BEGIN GIVEN INFORMATION

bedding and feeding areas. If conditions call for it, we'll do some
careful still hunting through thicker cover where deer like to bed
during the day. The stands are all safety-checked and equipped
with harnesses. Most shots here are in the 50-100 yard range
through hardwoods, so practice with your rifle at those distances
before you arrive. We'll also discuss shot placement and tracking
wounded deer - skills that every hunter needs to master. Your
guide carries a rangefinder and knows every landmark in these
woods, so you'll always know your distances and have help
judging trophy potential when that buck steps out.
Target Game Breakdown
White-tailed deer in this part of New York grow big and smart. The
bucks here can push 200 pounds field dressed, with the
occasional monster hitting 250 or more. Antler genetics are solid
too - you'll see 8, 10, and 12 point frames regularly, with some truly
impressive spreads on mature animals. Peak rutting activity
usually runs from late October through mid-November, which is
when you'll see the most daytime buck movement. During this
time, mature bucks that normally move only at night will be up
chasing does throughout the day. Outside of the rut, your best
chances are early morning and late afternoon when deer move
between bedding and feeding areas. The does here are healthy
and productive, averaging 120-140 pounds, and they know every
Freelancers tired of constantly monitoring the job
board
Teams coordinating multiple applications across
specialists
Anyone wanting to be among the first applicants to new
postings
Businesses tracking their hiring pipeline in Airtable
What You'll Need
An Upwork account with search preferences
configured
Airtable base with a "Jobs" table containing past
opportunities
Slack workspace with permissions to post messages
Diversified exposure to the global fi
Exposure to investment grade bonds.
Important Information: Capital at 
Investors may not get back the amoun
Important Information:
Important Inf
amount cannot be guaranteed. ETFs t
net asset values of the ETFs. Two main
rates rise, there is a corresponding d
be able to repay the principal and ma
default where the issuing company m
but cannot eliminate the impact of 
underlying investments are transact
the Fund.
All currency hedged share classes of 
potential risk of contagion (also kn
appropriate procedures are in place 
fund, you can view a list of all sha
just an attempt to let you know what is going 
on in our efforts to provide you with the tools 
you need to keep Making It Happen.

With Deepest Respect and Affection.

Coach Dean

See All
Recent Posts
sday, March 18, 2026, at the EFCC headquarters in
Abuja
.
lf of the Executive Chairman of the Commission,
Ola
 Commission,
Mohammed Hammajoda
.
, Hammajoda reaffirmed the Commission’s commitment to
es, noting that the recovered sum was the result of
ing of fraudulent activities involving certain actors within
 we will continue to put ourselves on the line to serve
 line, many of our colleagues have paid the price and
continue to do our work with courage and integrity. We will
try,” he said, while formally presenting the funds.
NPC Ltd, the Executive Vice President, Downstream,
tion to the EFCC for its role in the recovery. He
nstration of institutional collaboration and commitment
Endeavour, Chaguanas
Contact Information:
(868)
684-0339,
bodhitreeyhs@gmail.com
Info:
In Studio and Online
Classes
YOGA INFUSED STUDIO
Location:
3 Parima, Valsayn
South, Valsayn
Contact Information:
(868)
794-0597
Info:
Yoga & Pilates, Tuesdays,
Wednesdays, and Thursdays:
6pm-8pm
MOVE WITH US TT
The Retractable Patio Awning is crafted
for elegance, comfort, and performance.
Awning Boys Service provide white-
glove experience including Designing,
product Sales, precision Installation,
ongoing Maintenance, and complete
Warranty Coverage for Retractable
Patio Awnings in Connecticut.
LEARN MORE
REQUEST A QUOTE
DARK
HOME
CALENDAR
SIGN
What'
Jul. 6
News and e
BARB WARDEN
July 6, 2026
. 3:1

END GIVEN INFORMATION

§ **TASK ITEM**
Turn all of the lines above into a Markdown table with two columns: Row, holding the row number, and Text, holding the line. Leave out any blank lines.

§ **ANSWER BOX**
| Row | Text |
|---|---|
| 1 | bedding and feeding areas. If conditions call for it, we'll do some |
| 2 | careful still hunting through thicker cover where deer like to bed |
| 3 | during the day. The stands are all safety-checked and equipped |
| 4 | with harnesses. Most shots here are in the 50-100 yard range |
| 5 | through hardwoods, so practice with your rifle at those distances |
| 6 | before you arrive. We'll also discuss shot placement and tracking |
| 7 | wounded deer - skills that every hunter needs to master. Your |
| 8 | guide carries a rangefinder and knows every landmark in these |
| 9 | woods, so you'll always know your distances and have help |
| 10 | judging trophy potential when that buck steps out. |
| 11 | Target Game Breakdown |
| 12 | White-tailed deer in this part of New York grow big and smart. The |
| 13 | bucks here can push 200 pounds field dressed, with the |
| 14 | occasional monster hitting 250 or more. Antler genetics are solid |
| 15 | too - you'll see 8, 10, and 12 point frames regularly, with some truly |
| 16 | impressive spreads on mature animals. Peak rutting activity |
| 17 | usually runs from late October through mid-November, which is |
| 18 | when you'll see the most daytime buck movement. During this |
| 19 | time, mature bucks that normally move only at night will be up |
| 20 | chasing does throughout the day. Outside of the rut, your best |
| 21 | chances are early morning and late afternoon when deer move |
| 22 | between bedding and feeding areas. The does here are healthy |
| 23 | and productive, averaging 120-140 pounds, and they know every |
| 24 | Freelancers tired of constantly monitoring the job |
| 25 | board |
| 26 | Teams coordinating multiple applications across |
| 27 | specialists |
| 28 | Anyone wanting to be among the first applicants to new |
| 29 | postings |
| 30 | Businesses tracking their hiring pipeline in Airtable |
| 31 | What You'll Need |
| 32 | An Upwork account with search preferences |
| 33 | configured |
| 34 | Airtable base with a "Jobs" table containing past |
| 35 | opportunities |
| 36 | Slack workspace with permissions to post messages |
| 37 | Diversified exposure to the global fi |
| 38 | Exposure to investment grade bonds. |
| 39 | Important Information: Capital at  |
| 40 | Investors may not get back the amoun |
| 41 | Important Information: |
| 42 | Important Inf |
| 43 | amount cannot be guaranteed. ETFs t |
| 44 | net asset values of the ETFs. Two main |
| 45 | rates rise, there is a corresponding d |
| 46 | be able to repay the principal and ma |
| 47 | default where the issuing company m |
| 48 | but cannot eliminate the impact of  |
| 49 | underlying investments are transact |
| 50 | the Fund. |
| 51 | All currency hedged share classes of  |
| 52 | potential risk of contagion (also kn |
| 53 | appropriate procedures are in place  |
| 54 | fund, you can view a list of all sha |
| 55 | just an attempt to let you know what is going  |
| 56 | on in our efforts to provide you with the tools  |
| 57 | you need to keep Making It Happen. |
| 58 | With Deepest Respect and Affection. |
| 59 | Coach Dean |
| 60 | See All |
| 61 | Recent Posts |
| 62 | sday, March 18, 2026, at the EFCC headquarters in |
| 63 | Abuja |
| 64 | . |
| 65 | lf of the Executive Chairman of the Commission, |
| 66 | Ola |
| 67 |  Commission, |
| 68 | Mohammed Hammajoda |
| 69 | . |
| 70 | , Hammajoda reaffirmed the Commission’s commitment to |
| 71 | es, noting that the recovered sum was the result of |
| 72 | ing of fraudulent activities involving certain actors within |
| 73 |  we will continue to put ourselves on the line to serve |
| 74 |  line, many of our colleagues have paid the price and |
| 75 | continue to do our work with courage and integrity. We will |
| 76 | try,” he said, while formally presenting the funds. |
| 77 | NPC Ltd, the Executive Vice President, Downstream, |
| 78 | tion to the EFCC for its role in the recovery. He |
| 79 | nstration of institutional collaboration and commitment |
| 80 | Endeavour, Chaguanas |
| 81 | Contact Information: |
| 82 | (868) |
| 83 | 684-0339, |
| 84 | bodhitreeyhs@gmail.com |
| 85 | Info: |
| 86 | In Studio and Online |
| 87 | Classes |
| 88 | YOGA INFUSED STUDIO |
| 89 | Location: |
| 90 | 3 Parima, Valsayn |
| 91 | South, Valsayn |
| 92 | Contact Information: |
| 93 | (868) |
| 94 | 794-0597 |
| 95 | Info: |
| 96 | Yoga & Pilates, Tuesdays, |
| 97 | Wednesdays, and Thursdays: |
| 98 | 6pm-8pm |
| 99 | MOVE WITH US TT |
| 100 | The Retractable Patio Awning is crafted |
| 101 | for elegance, comfort, and performance. |
| 102 | Awning Boys Service provide white- |
| 103 | glove experience including Designing, |
| 104 | product Sales, precision Installation, |
| 105 | ongoing Maintenance, and complete |
| 106 | Warranty Coverage for Retractable |
| 107 | Patio Awnings in Connecticut. |
| 108 | LEARN MORE |
| 109 | REQUEST A QUOTE |
| 110 | DARK |
| 111 | HOME |
| 112 | CALENDAR |
| 113 | SIGN |
| 114 | What' |
| 115 | Jul. 6 |
| 116 | News and e |
| 117 | BARB WARDEN |
| 118 | July 6, 2026 |
| 119 | . 3:1 |